** WORK TO DO **
Render the records from their start through the line containing "order: Apiales", both ends included, as a numbered list, omitting any blank lines.

::::::

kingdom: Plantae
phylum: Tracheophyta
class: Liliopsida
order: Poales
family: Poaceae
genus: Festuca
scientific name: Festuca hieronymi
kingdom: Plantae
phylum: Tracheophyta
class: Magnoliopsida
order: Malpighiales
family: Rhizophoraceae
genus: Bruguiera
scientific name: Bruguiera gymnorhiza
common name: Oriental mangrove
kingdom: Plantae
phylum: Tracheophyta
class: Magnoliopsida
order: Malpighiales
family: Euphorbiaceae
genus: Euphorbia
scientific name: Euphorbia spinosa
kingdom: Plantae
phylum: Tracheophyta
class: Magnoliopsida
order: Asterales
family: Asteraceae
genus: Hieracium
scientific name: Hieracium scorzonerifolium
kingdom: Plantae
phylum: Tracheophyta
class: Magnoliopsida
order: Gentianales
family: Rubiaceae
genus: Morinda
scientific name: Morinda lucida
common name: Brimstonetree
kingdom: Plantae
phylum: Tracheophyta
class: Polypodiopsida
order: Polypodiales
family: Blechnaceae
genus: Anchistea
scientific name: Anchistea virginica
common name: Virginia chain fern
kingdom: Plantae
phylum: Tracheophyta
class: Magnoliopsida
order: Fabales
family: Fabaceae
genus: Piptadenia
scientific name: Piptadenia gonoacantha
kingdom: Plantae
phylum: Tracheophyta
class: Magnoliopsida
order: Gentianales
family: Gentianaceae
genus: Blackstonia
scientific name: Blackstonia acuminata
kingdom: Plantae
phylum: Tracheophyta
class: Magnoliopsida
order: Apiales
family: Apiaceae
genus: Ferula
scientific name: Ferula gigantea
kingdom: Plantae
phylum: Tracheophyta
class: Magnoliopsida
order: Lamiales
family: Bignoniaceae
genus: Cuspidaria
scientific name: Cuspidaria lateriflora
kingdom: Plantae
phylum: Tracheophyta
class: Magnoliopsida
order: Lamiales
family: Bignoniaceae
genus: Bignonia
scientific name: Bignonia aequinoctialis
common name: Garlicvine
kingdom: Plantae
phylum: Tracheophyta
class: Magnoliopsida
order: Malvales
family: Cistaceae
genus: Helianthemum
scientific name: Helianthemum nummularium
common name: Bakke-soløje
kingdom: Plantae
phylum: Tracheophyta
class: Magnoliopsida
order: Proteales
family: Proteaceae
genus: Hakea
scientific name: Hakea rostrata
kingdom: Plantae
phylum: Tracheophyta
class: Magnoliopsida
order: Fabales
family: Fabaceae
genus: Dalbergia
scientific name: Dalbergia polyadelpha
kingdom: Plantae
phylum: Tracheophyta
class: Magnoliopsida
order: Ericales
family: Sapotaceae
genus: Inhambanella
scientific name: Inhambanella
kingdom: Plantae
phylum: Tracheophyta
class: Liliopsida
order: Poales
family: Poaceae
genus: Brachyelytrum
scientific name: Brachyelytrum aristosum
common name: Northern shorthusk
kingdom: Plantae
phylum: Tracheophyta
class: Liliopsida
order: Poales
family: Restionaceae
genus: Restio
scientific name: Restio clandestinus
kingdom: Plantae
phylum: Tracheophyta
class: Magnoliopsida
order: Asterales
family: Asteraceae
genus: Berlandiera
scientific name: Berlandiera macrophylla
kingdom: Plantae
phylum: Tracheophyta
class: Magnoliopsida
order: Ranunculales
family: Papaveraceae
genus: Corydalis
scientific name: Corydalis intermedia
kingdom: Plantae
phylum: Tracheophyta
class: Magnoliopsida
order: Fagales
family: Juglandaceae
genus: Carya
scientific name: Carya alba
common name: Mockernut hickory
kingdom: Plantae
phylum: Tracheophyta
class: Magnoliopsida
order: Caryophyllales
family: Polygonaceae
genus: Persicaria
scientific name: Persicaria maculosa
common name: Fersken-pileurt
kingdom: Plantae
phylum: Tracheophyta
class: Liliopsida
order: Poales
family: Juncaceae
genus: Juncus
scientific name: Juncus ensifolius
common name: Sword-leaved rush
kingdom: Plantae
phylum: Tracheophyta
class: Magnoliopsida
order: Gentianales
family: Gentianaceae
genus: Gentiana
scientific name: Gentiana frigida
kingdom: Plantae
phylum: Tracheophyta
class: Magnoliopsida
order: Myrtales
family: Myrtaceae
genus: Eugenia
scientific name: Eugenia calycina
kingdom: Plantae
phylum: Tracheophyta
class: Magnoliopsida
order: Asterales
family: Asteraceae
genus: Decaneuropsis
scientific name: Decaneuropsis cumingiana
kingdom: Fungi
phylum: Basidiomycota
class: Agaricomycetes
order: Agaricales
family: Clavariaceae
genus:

::::::

** SOLUTION TO THE PROBLEM **
1. kingdom: Plantae
2. phylum: Tracheophyta
3. class: Liliopsida
4. order: Poales
5. family: Poaceae
6. genus: Festuca
7. scientific name: Festuca hieronymi
8. kingdom: Plantae
9. phylum: Tracheophyta
10. class: Magnoliopsida
11. order: Malpighiales
12. family: Rhizophoraceae
13. genus: Bruguiera
14. scientific name: Bruguiera gymnorhiza
15. common name: Oriental mangrove
16. kingdom: Plantae
17. phylum: Tracheophyta
18. class: Magnoliopsida
19. order: Malpighiales
20. family: Euphorbiaceae
21. genus: Euphorbia
22. scientific name: Euphorbia spinosa
23. kingdom: Plantae
24. phylum: Tracheophyta
25. class: Magnoliopsida
26. order: Asterales
27. family: Asteraceae
28. genus: Hieracium
29. scientific name: Hieracium scorzonerifolium
30. kingdom: Plantae
31. phylum: Tracheophyta
32. class: Magnoliopsida
33. order: Gentianales
34. family: Rubiaceae
35. genus: Morinda
36. scientific name: Morinda lucida
37. common name: Brimstonetree
38. kingdom: Plantae
39. phylum: Tracheophyta
40. class: Polypodiopsida
41. order: Polypodiales
42. family: Blechnaceae
43. genus: Anchistea
44. scientific name: Anchistea virginica
45. common name: Virginia chain fern
46. kingdom: Plantae
47. phylum: Tracheophyta
48. class: Magnoliopsida
49. order: Fabales
50. family: Fabaceae
51. genus: Piptadenia
52. scientific name: Piptadenia gonoacantha
53. kingdom: Plantae
54. phylum: Tracheophyta
55. class: Magnoliopsida
56. order: Gentianales
57. family: Gentianaceae
58. genus: Blackstonia
59. scientific name: Blackstonia acuminata
60. kingdom: Plantae
61. phylum: Tracheophyta
62. class: Magnoliopsida
63. order: Apiales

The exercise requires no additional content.